**Brief:** The task calls for the lines below from the line with "COUNSELLING" to the line with "ls gevolg van overbelasting op te sporen. In", both ends included, copied exactly, without any pictures.
########################################
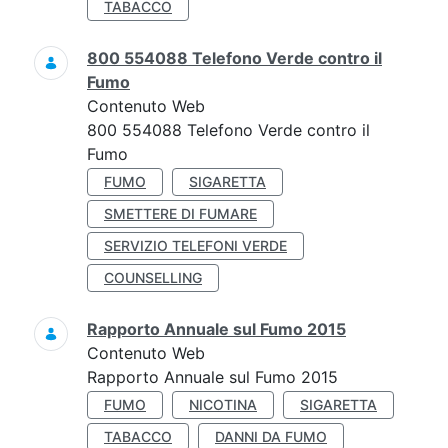
TABACCO
800 554088 Telefono Verde contro il
Fumo
Contenuto Web
800 554088 Telefono Verde contro il
Fumo
FUMO
SIGARETTA
SMETTERE DI FUMARE
SERVIZIO TELEFONI VERDE
COUNSELLING
Rapporto Annuale sul Fumo 2015
Contenuto Web
Rapporto Annuale sul Fumo 2015
FUMO
NICOTINA
SIGARETTA
TABACCO
DANNI DA FUMO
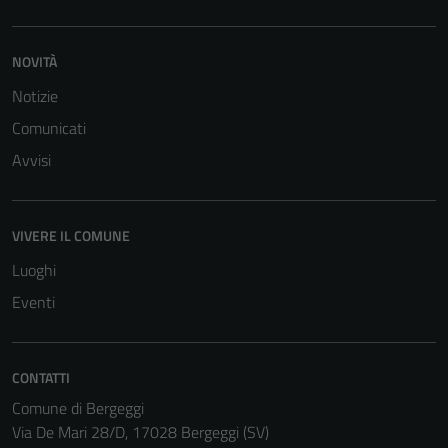
NOVITÀ
Notizie
Comunicati
Avvisi
VIVERE IL COMUNE
Luoghi
Eventi
CONTATTI
Comune di Bergeggi
Via De Mari 28/D, 17028 Bergeggi (SV)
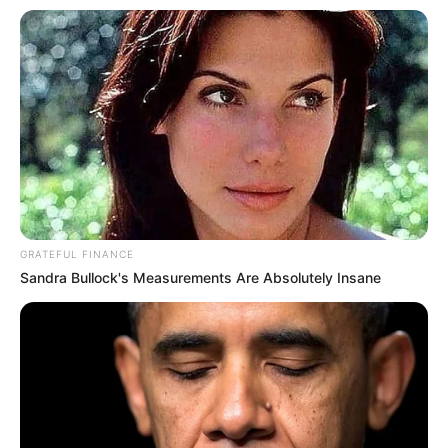
Ferienwohnungen, Ferienhäuser und Unterkünfte gibt
es unter
www.tourist-online.de
Kauf- und Lesetipps:
Reiseführer Rhein
GRATEFUL FINANCE
Wäre es nicht besser, wenn sich die Präsidenten und
Sandra Bullock's Measurements Are Absolutely Insane
Generäle mit Knüppeln gegenseitig erschlagen würden,
statt mit ihren Herdenarmeen so viele andere Menschen
zu ermorden?
weitere Kalauer
Quermania folgen:
Impressum & Kontakt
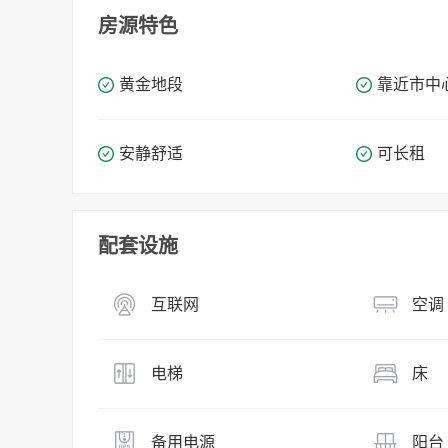
房源特色
黄金地段
靠近市中
安静舒适
可长租
配套设施
互联网
空调
电梯
床
备用电源
阳台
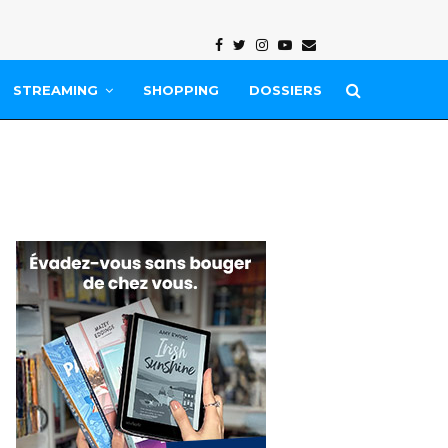
Facebook
Twitter
Instagram
Youtube
Email
STREAMING
SHOPPING
DOSSIERS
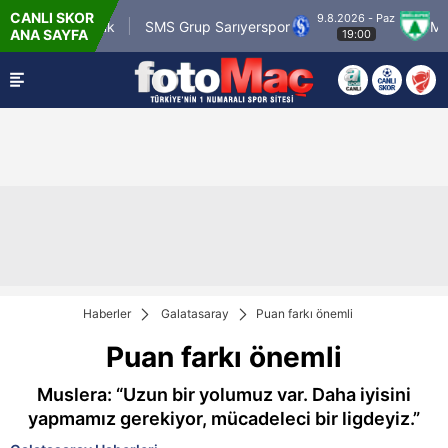
CANLI SKOR
9.8.2026 - Paz
tr Karagümrük
SMS Grup Sarıyerspor
Muğlas
ANA SAYFA
19:00
Haberler
Galatasaray
Puan farkı önemli
Puan farkı önemli
Muslera: “Uzun bir yolumuz var. Daha iyisini
yapmamız gerekiyor, mücadeleci bir ligdeyiz.”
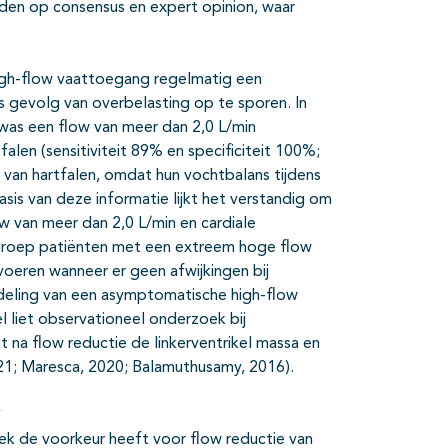
den op consensus en expert opinion, waar
high-flow vaattoegang regelmatig een
ls gevolg van overbelasting op te sporen. In
was een flow van meer dan 2,0 L/min
len (sensitiviteit 89% en specificiteit 100%;
n van hartfalen, omdat hun vochtbalans tijdens
sis van deze informatie lijkt het verstandig om
ow van meer dan 2,0 L/min en cardiale
e groep patiënten met een extreem hoge flow
 voeren wanneer er geen afwijkingen bij
andeling van een asymptomatische high-flow
l liet observationeel onderzoek bij
 na flow reductie de linkerventrikel massa en
21; Maresca, 2020; Balamuthusamy, 2016).
iek de voorkeur heeft voor flow reductie van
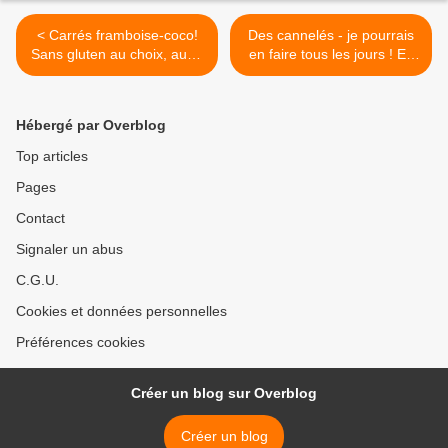
< Carrés framboise-coco!
Des cannelés - je pourrais
Sans gluten au choix, aussi
en faire tous les jours ! En
sans lait. // cléa cuisine
plus la pâte est simplissime
à faire, il faut juste être un
peu patient côté cuisson ;)
Hébergé par Overblog
Ce coup-ci j'ai >
Top articles
Pages
Contact
Signaler un abus
C.G.U.
Cookies et données personnelles
Préférences cookies
Créer un blog sur Overblog
Créer un blog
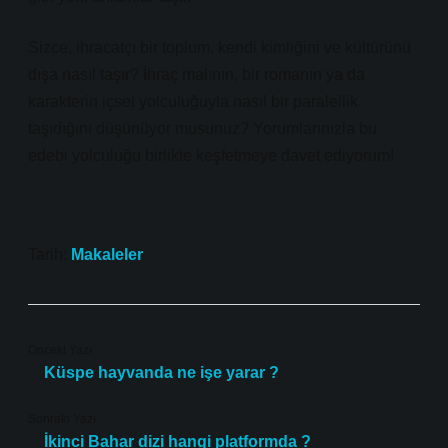
Sizce, ihracatçı bir toplum, kendi kimliğini ve kültürünü
dışa nasıl taşır? İhraç malının, bir romanın ya da
karakterin içsel yolculuğuyla nasıl bir paralellik
taşıdığını düşünüyor musunuz? Yorumlarınızla bu
edebi yolculuğu birlikte keşfetmeye davet ediyorum!
Tarih:
Makaleler
Önceki Yazı
Küspe hayvanda ne işe yarar ?
Sonraki Yazı
İkinci Bahar dizi hangi platformda ?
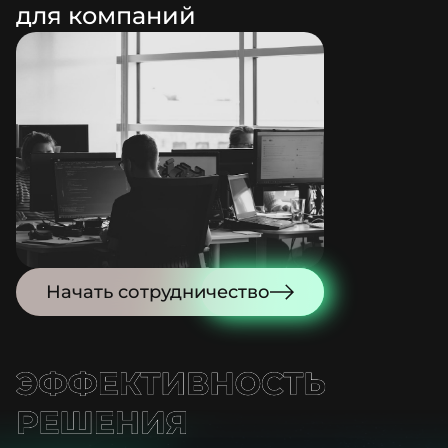
для компаний
Начать сотрудничество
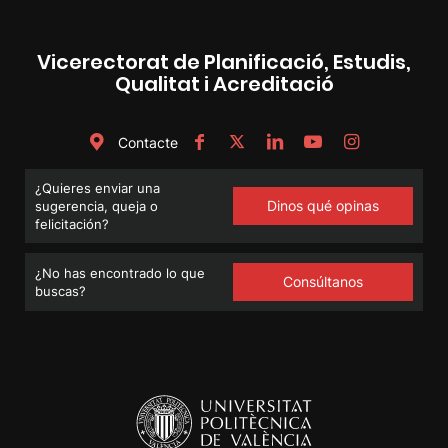
Vicerectorat de Planificació, Estudis,
Qualitat i Acreditació
Contacte
¿Quieres enviar una
Dinos qué opinas
sugerencia, queja o
felicitación?
¿No has encontrado lo que
Consúltanos
buscas?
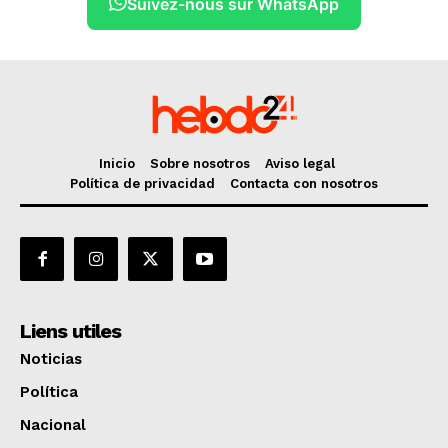
Suivez-nous sur WhatsApp
Inicio
Sobre nosotros
Aviso legal
Política de privacidad
Contacta con nosotros
Liens utiles
Noticias
Política
Nacional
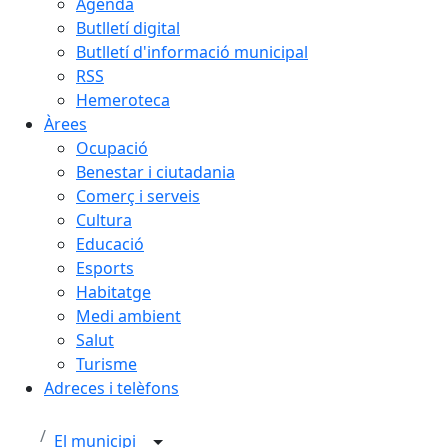
Agenda
Butlletí digital
Butlletí d'informació municipal
RSS
Hemeroteca
Àrees
Ocupació
Benestar i ciutadania
Comerç i serveis
Cultura
Educació
Esports
Habitatge
Medi ambient
Salut
Turisme
Adreces i telèfons
El municipi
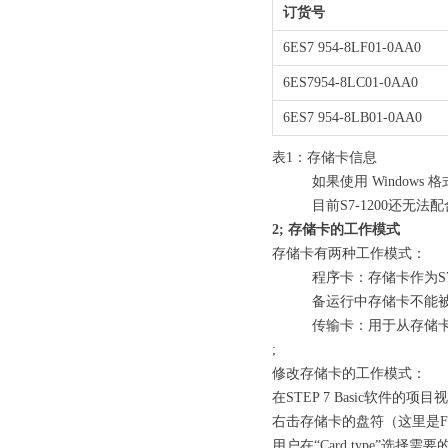
订货号
6ES7 954-8LF01-0AA0
6ES7954-8LC01-0AA0
6ES7 954-8LB01-0AA0
表1：存储卡信息
如果使用 Window
目前S7-1200还
2;
存储卡的工作模式
存储卡有两种工作模式：
程序卡：存储卡作为S7
备运行中存储卡不能
传输卡：用于从存储卡
;
修改存储卡的工作模式：
在STEP 7 Basic软件的项目视图
右击存储卡的盘符（这里是F
用户在“Card type”选择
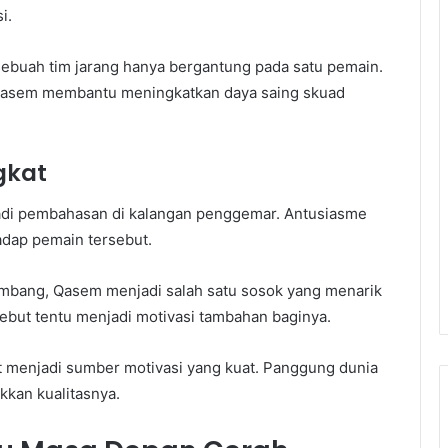
i.
 sebuah tim jarang hanya bergantung pada satu pemain.
 Qasem membantu meningkatkan daya saing skuad
gkat
adi pembahasan di kalangan penggemar. Antusiasme
adap pemain tersebut.
embang, Qasem menjadi salah satu sosok yang menarik
sebut tentu menjadi motivasi tambahan baginya.
at menjadi sumber motivasi yang kuat. Panggung dunia
kan kualitasnya.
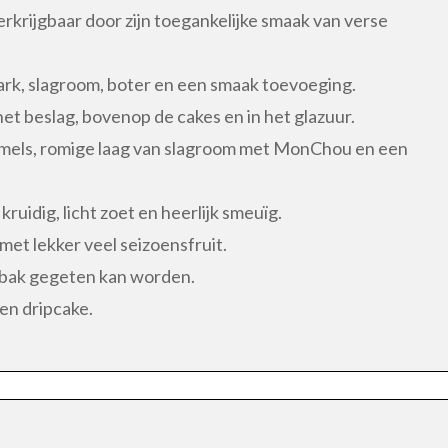
erkrijgbaar door zijn toegankelijke smaak van verse
rk, slagroom, boter en een smaak toevoeging.
et beslag, bovenop de cakes en in het glazuur.
els, romige laag van slagroom met MonChou en een
kruidig, licht zoet en heerlijk smeuïg.
met lekker veel seizoensfruit.
gebak gegeten kan worden.
 en dripcake.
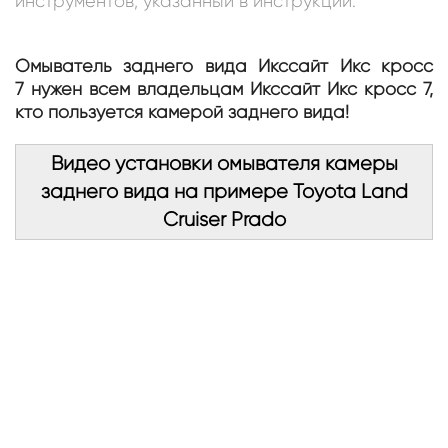
инструментов, указанный в инструкции.
Омыватель заднего вида Икссайт Икс кросс
7 нужен всем владельцам Икссайт Икс кросс 7,
кто пользуется камерой заднего вида!
Видео установки омывателя камеры
заднего вида на примере Toyota Land
Cruiser Prado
########################################
**Exercise solution:**
COUNSELLING
Rapporto Annuale sul Fumo 2015
Contenuto Web
Rapporto Annuale sul Fumo 2015
FUMO
NICOTINA
SIGARETTA
TABACCO
DANNI DA FUMO
NOVITÀ
Notizie
Comunicati
Avvisi
VIVERE IL COMUNE
Luoghi
Eventi
CONTATTI
Comune di Bergeggi
Via De Mari 28/D, 17028 Bergeggi (SV)
Ferienwohnungen, Ferienhäuser und Unterkünfte gibt
es unter
www.tourist-online.de
Kauf- und Lesetipps:
Reiseführer Rhein
GRATEFUL FINANCE
Wäre es nicht besser, wenn sich die Präsidenten und
Sandra Bullock's Measurements Are Absolutely Insane
Generäle mit Knüppeln gegenseitig erschlagen würden,
statt mit ihren Herdenarmeen so viele andere Menschen
zu ermorden?
weitere Kalauer
Quermania folgen:
Impressum & Kontakt
房源特色
黄金地段
靠近市中
安静舒适
可长租
配套设施
互联网
空调
电梯
床
备用电源
阳台
Facebook
Twitter
Instagram
Youtube
Email
STREAMING
SHOPPING
DOSSIERS
CANLI SKOR
9.8.2026 - Paz
tr Karagümrük
SMS Grup Sarıyerspor
Muğlas
ANA SAYFA
19:00
Haberler
Galatasaray
Puan farkı önemli
Puan farkı önemli
Muslera: “Uzun bir yolumuz var. Daha iyisini
yapmamız gerekiyor, mücadeleci bir ligdeyiz.”
den op consensus en expert opinion, waar
high-flow vaattoegang regelmatig een
ls gevolg van overbelasting op te sporen. In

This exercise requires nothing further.